**What the task asks:** Write out all of the data exactly as it appears.
Raw data START
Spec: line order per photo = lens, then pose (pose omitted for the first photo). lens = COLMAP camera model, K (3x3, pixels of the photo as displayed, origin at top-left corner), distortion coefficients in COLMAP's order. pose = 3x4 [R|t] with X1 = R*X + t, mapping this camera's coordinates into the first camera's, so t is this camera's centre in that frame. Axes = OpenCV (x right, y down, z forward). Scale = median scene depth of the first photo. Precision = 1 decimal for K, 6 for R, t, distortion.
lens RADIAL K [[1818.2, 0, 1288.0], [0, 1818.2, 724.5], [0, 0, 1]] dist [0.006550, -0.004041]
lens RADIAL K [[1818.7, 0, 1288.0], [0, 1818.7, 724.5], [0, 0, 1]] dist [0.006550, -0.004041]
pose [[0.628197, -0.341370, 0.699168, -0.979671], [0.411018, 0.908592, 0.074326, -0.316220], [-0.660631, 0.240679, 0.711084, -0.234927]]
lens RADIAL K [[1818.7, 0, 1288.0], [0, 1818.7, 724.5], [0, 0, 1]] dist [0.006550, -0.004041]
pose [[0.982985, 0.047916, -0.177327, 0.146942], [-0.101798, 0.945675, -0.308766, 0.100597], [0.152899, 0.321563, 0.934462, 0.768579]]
Raw data END
**Solved problem:**
Spec: line order per photo = lens, then pose (pose omitted for the first photo). lens = COLMAP camera model, K (3x3, pixels of the photo as displayed, origin at top-left corner), distortion coefficients in COLMAP's order. pose = 3x4 [R|t] with X1 = R*X + t, mapping this camera's coordinates into the first camera's, so t is this camera's centre in that frame. Axes = OpenCV (x right, y down, z forward). Scale = median scene depth of the first photo. Precision = 1 decimal for K, 6 for R, t, distortion.
lens RADIAL K [[1818.2, 0, 1288.0], [0, 1818.2, 724.5], [0, 0, 1]] dist [0.006550, -0.004041]
lens RADIAL K [[1818.7, 0, 1288.0], [0, 1818.7, 724.5], [0, 0, 1]] dist [0.006550, -0.004041]
pose [[0.628197, -0.341370, 0.699168, -0.979671], [0.411018, 0.908592, 0.074326, -0.316220], [-0.660631, 0.240679, 0.711084, -0.234927]]
lens RADIAL K [[1818.7, 0, 1288.0], [0, 1818.7, 724.5], [0, 0, 1]] dist [0.006550, -0.004041]
pose [[0.982985, 0.047916, -0.177327, 0.146942], [-0.101798, 0.945675, -0.308766, 0.100597], [0.152899, 0.321563, 0.934462, 0.768579]]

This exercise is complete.